Marine applications often run standard cell density but stainless steel foil instead of aluminum. Same shape. Different material. The manufacturing process is the same, but the brazing temperature changes, the handling changes, the tooling wears differently.
The Tooling Question
If you're ordering custom substrates, ask about tooling.
Some manufacturers will charge you a tooling fee upfront. That covers the cost of designing and building the forming rolls, stacking fixtures, brazing fixtures. The tooling is yours. You pay for it once. Then per-part pricing comes down after that.
Some manufacturers roll the tooling cost into the per-part price. That works if you're only ordering a small quantity. But if you're going to order thousands over time, you're paying that tooling cost over and over. Better to pay it once.
I've seen customers get burned on this. They ordered a custom shape, didn't ask about tooling, got a per-part price that seemed reasonable. Then they came back for a second order and the price was the same. They paid for the tooling again without knowing it.
Lead Times
Custom takes longer. That's just how it is.
Standard round substrates? I can get those out in two weeks if the stock is there.
Custom shape? Six to eight weeks minimum. Maybe longer if there's tooling to build. The first batch is always the slowest. Once the tooling is made and the process is figured out, the next batches move faster.
I've had customers call and say "we need a custom shape in three weeks." Unless the tooling already exists, that's not happening. Plan ahead. The engine designer should be talking to the substrate manufacturer before the final packaging is locked in.
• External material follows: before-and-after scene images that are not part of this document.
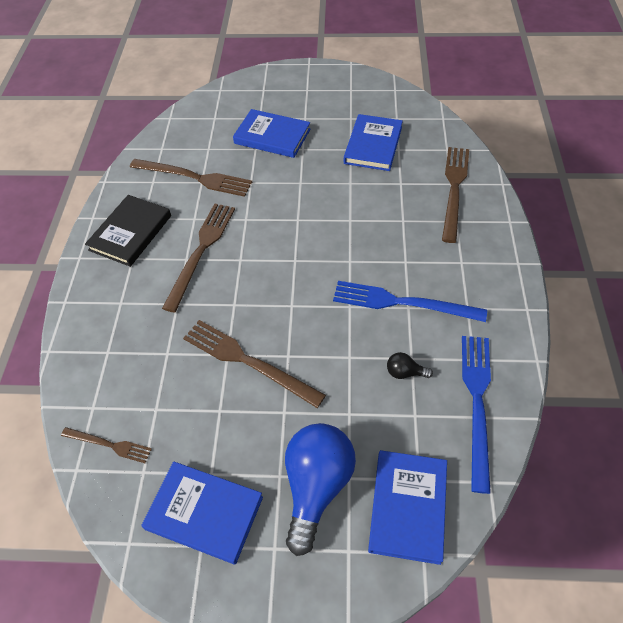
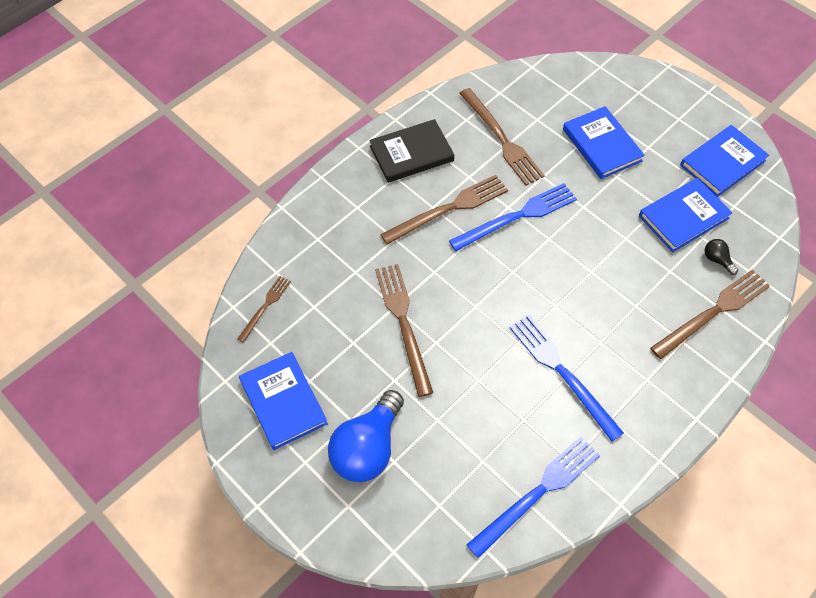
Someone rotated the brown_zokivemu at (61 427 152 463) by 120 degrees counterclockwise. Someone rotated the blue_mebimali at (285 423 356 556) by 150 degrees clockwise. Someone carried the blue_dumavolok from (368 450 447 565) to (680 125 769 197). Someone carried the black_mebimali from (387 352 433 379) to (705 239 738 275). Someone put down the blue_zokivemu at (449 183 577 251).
Not after.
When It's Worth the Cost
Custom substrates cost more. Sometimes a lot more. So when is it worth it?
When it solves a packaging problem you can't solve any other way. If the only way to fit a converter in the space is to go oval or D-shaped, that's worth the cost. Because the alternative is redesigning the whole engine bay.
When the standard part won't survive the application. If you're putting a converter on a marine engine and aluminum won't last, stainless is worth the extra cost. A failed converter in a boat is expensive to replace.
When volume justifies the tooling. If you're building a thousand engines a year, the tooling cost spread over a thousand parts isn't that much. If you're building ten, the math looks different.
What to Ask the Manufacturer
If you're shopping for custom substrates, here's what to ask.
Have you made this shape before? If they have, the tooling might already exist. That saves time and money.
What's the tooling cost and who owns it? Get this in writing. Know whether you're paying once or paying every time.
What's the lead time on the first batch? Not the quote. The actual lead time. Get a commitment.
What's the minimum order quantity? Some shops won't touch custom shapes for small volumes. The setup time just isn't worth it to them.
Can you do the material we need? Stainless brazing is different from aluminum. Make sure they've done it before.
A Job I Remember
We did a run for a generator manufacturer a few years back. They needed a rectangular substrate, stainless steel, 300 cpsi. Nothing exotic. But their volume was low—maybe 200 a year.
The first few shops they talked to said no. Too much hassle for the volume.
We said yes. Charged them a tooling fee. Set up the forming, the stacking fixture, the brazing process. The first batch took a while to get right. But once we had it dialed in, the next batches were smooth.
That customer is still with us. They pay a fair price. We make a fair margin. Everyone's happy. That's how custom work should go.
Bottom Line
Custom substrates are part of the business. Not every engine fits in a round can. Not every application works with aluminum and 400 cpsi.
If you need something different, find a manufacturer who's done it before. Ask about tooling. Ask about lead times. Be realistic about volume.
It costs more than standard. It takes longer than standard. But when you need a converter that actually fits your engine and actually lasts in your application, custom is worth it.
Just don't wait until the last minute. Tooling takes time. The first batch takes time. And the engine designer who calls two weeks before launch with a custom shape? That conversation never goes well.